▸ Data records:
○ ○ ○ ○ ○

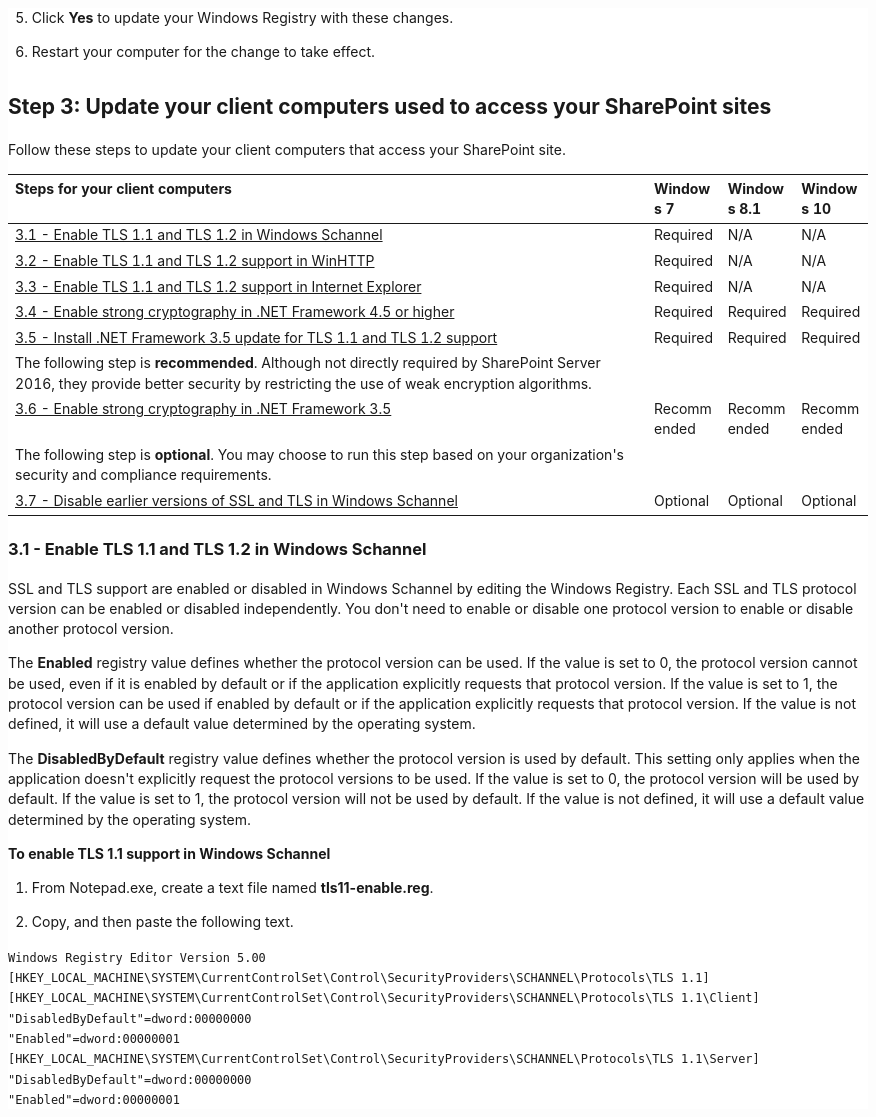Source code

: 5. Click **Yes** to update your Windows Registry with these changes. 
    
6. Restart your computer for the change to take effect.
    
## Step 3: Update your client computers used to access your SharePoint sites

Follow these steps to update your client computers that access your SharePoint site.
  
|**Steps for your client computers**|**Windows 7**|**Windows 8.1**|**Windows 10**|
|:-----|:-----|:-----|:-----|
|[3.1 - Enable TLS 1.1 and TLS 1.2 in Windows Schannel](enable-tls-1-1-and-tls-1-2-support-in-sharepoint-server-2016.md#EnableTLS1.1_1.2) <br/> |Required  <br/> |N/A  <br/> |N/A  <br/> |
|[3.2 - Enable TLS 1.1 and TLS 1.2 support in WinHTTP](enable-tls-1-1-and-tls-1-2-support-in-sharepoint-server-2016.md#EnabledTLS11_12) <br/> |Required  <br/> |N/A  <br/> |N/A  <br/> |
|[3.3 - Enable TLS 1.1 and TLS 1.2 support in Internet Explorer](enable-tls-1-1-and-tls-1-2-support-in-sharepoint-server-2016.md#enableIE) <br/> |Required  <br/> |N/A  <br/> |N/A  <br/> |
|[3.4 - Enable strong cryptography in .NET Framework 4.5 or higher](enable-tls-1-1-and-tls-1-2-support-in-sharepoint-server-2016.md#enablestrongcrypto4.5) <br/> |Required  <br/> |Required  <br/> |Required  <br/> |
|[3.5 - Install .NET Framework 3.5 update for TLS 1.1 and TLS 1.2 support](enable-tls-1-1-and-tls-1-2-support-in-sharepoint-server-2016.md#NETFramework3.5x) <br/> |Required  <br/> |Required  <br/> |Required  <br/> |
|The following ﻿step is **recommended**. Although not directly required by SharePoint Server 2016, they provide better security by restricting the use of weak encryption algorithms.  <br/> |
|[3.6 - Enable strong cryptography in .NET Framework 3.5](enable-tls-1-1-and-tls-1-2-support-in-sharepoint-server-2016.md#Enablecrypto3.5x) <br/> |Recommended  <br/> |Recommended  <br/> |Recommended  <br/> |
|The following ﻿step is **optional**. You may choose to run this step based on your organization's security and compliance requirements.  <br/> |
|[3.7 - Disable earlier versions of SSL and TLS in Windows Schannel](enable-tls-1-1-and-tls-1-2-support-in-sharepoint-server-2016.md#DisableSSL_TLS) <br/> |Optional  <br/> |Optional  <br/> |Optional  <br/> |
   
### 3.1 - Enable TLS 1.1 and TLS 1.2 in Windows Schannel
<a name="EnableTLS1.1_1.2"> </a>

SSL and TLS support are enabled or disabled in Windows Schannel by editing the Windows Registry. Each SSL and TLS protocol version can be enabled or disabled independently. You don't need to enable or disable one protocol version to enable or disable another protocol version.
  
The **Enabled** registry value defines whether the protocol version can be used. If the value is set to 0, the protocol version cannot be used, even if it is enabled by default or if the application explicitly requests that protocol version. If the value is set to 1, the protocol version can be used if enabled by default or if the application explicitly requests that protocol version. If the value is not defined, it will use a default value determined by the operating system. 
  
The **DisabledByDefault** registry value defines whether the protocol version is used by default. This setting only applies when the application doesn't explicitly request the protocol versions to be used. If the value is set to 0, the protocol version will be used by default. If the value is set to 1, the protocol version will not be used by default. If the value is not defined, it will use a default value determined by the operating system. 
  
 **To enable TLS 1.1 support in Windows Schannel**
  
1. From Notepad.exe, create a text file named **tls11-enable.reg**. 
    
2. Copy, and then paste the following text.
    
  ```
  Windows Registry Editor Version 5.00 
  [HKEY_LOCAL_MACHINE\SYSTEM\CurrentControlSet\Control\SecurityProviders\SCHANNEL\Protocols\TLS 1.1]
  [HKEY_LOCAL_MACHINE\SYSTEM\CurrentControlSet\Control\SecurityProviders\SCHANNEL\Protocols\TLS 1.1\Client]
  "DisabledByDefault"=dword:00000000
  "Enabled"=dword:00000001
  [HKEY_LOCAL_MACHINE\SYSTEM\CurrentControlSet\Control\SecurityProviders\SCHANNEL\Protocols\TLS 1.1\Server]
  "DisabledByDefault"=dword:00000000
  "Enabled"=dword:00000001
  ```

○ ○ ○ ○ ○

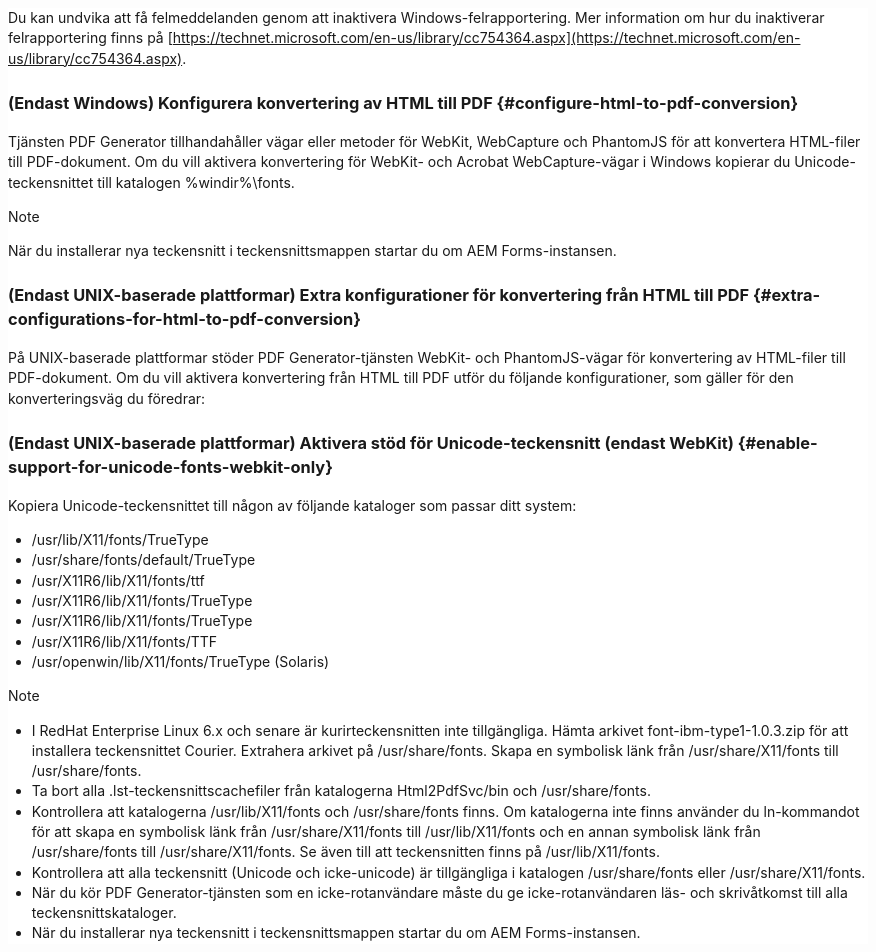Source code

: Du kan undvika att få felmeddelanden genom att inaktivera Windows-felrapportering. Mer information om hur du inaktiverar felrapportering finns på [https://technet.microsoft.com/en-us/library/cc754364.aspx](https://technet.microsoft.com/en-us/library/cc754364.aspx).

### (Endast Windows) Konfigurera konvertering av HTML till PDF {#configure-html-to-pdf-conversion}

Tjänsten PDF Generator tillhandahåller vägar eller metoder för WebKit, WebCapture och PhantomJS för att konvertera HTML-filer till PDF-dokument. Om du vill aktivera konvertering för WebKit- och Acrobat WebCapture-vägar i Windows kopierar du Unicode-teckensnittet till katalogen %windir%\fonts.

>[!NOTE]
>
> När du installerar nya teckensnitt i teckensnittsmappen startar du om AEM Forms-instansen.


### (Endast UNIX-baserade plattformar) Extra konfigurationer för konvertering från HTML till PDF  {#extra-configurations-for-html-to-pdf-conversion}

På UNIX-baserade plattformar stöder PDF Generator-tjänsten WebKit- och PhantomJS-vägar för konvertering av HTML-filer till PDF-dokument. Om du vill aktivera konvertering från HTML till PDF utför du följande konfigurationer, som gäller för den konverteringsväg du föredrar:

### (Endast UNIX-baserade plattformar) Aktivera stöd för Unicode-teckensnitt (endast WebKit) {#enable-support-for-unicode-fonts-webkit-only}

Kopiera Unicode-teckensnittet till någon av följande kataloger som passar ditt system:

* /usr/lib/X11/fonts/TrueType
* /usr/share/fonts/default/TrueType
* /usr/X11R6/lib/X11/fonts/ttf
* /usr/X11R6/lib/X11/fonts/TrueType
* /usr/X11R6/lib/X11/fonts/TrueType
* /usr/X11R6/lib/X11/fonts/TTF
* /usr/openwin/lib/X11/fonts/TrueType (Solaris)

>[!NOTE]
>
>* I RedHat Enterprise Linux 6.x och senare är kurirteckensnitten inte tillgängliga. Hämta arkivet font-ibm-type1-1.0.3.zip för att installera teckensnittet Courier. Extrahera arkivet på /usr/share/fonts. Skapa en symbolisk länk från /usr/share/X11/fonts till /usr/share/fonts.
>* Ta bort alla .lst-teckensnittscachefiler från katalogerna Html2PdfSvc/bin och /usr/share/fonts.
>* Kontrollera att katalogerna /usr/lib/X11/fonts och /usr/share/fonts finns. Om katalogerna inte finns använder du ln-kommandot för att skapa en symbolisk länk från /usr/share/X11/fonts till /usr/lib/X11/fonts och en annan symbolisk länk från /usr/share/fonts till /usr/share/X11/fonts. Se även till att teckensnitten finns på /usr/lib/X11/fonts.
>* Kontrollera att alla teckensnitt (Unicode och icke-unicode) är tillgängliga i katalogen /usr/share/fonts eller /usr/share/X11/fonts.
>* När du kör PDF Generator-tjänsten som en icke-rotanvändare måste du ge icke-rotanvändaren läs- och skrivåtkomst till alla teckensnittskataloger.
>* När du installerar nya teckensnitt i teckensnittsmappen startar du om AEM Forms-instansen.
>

○ ○ ○ ○ ○

▸ What to work on: Beginning at the line above with "Kopiera Unicode-teckensnittet till" and finishing at the line with "finns på /usr/lib/X11/fonts.", return each line exactly and return nothing else.

▸ Exercise answer:
Kopiera Unicode-teckensnittet till någon av följande kataloger som passar ditt system:

* /usr/lib/X11/fonts/TrueType
* /usr/share/fonts/default/TrueType
* /usr/X11R6/lib/X11/fonts/ttf
* /usr/X11R6/lib/X11/fonts/TrueType
* /usr/X11R6/lib/X11/fonts/TrueType
* /usr/X11R6/lib/X11/fonts/TTF
* /usr/openwin/lib/X11/fonts/TrueType (Solaris)

>[!NOTE]
>
>* I RedHat Enterprise Linux 6.x och senare är kurirteckensnitten inte tillgängliga. Hämta arkivet font-ibm-type1-1.0.3.zip för att installera teckensnittet Courier. Extrahera arkivet på /usr/share/fonts. Skapa en symbolisk länk från /usr/share/X11/fonts till /usr/share/fonts.
>* Ta bort alla .lst-teckensnittscachefiler från katalogerna Html2PdfSvc/bin och /usr/share/fonts.
>* Kontrollera att katalogerna /usr/lib/X11/fonts och /usr/share/fonts finns. Om katalogerna inte finns använder du ln-kommandot för att skapa en symbolisk länk från /usr/share/X11/fonts till /usr/lib/X11/fonts och en annan symbolisk länk från /usr/share/fonts till /usr/share/X11/fonts. Se även till att teckensnitten finns på /usr/lib/X11/fonts.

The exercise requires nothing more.